Information shown:

........

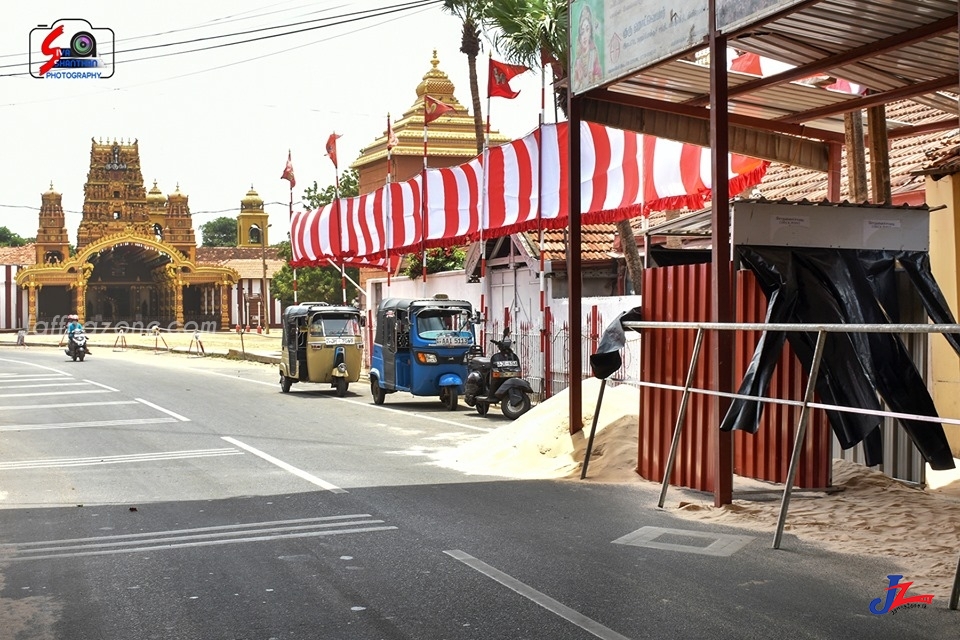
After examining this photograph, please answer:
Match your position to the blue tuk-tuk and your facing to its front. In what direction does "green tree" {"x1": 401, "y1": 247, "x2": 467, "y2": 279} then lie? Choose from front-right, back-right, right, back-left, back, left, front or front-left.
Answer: back-left

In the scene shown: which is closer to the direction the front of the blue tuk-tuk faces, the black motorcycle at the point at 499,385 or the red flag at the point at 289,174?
the black motorcycle

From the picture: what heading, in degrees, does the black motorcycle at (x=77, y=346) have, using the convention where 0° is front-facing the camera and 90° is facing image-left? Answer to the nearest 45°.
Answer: approximately 0°

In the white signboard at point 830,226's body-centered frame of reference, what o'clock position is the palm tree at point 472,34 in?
The palm tree is roughly at 5 o'clock from the white signboard.

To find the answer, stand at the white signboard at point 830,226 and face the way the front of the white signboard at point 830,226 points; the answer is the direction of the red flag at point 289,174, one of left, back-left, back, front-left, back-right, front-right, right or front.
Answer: back-right

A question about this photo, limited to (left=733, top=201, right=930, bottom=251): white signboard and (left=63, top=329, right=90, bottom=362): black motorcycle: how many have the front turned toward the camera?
2

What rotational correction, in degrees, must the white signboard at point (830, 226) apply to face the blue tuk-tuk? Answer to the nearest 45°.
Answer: approximately 135° to its right

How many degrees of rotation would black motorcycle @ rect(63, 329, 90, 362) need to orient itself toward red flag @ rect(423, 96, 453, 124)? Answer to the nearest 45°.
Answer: approximately 45° to its left
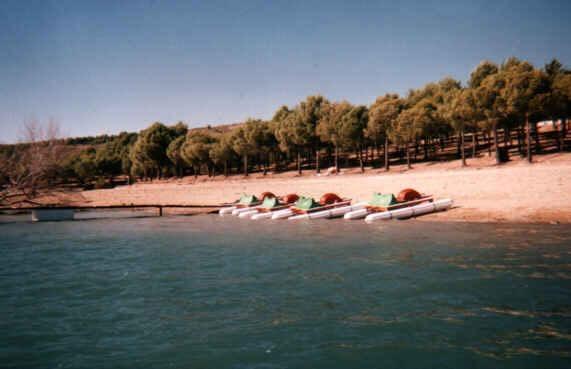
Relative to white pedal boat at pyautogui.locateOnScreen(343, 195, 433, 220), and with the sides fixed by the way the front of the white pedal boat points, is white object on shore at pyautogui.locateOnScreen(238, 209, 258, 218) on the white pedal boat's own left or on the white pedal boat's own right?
on the white pedal boat's own right
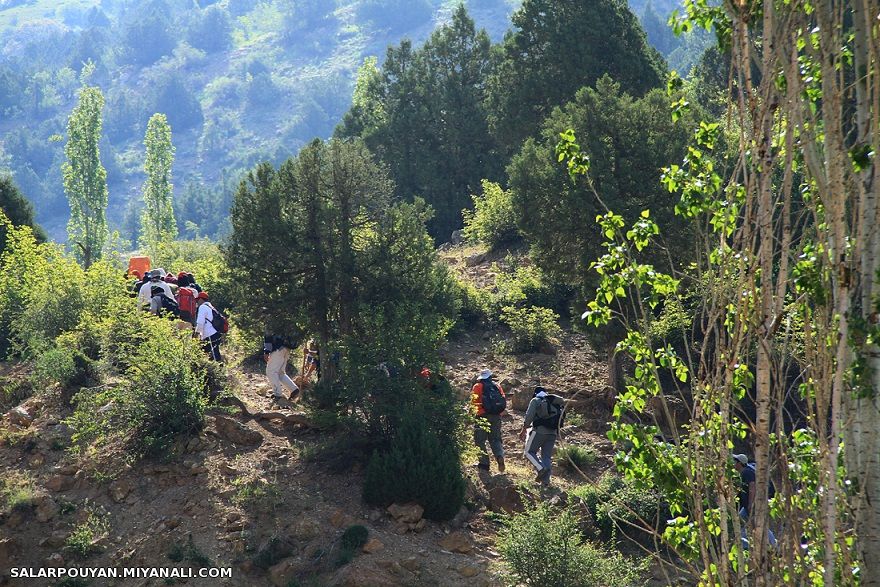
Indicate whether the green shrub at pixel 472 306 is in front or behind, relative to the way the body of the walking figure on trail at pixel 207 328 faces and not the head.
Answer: behind

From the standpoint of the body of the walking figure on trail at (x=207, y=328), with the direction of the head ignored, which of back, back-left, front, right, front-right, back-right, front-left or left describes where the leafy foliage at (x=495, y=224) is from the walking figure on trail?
back-right

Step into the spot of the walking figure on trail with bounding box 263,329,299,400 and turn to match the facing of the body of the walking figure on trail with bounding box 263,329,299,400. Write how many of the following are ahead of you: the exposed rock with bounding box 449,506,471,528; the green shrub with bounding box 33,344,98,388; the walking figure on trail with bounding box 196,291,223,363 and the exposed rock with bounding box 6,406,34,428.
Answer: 3

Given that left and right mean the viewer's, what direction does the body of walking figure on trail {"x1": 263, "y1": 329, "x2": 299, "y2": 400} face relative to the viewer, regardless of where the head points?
facing to the left of the viewer

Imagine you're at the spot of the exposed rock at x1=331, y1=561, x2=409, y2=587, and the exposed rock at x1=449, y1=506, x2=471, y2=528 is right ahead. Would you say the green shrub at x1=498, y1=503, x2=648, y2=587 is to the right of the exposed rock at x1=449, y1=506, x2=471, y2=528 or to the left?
right

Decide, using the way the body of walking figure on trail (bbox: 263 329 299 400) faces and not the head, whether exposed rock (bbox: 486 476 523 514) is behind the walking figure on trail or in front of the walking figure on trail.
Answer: behind
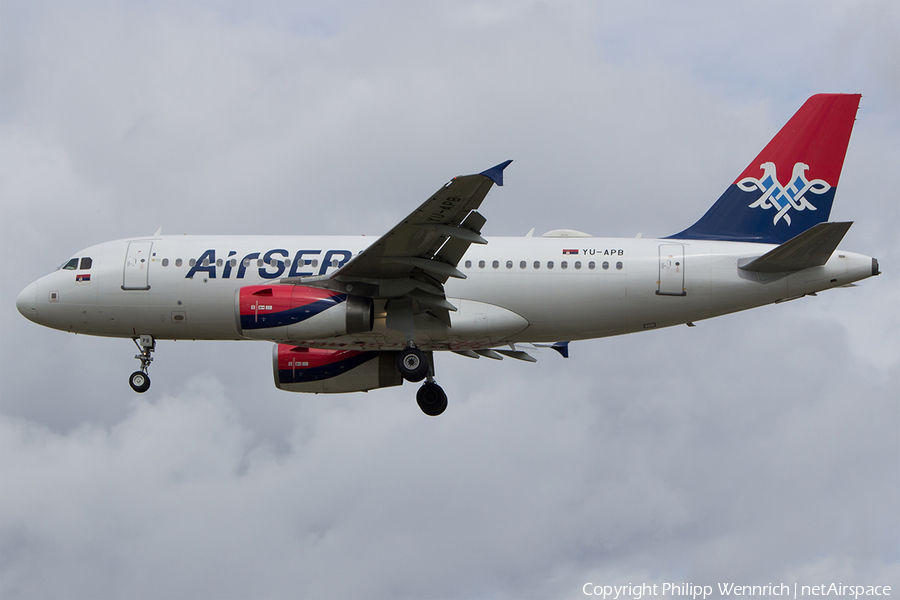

........

What you should do: Substitute "blue rickshaw" for "blue tuk-tuk" in the lines of the rows from the one containing "What rotational correction, in" through the one containing "Answer: approximately 135° to its right", both included. Reproduce only those lines, with nothing else changed.

Solution below:
What rotational correction, in degrees, must the white signboard at point (830, 226) apply to face the blue rickshaw? Answer to the nearest 45°.
Answer: approximately 135° to its right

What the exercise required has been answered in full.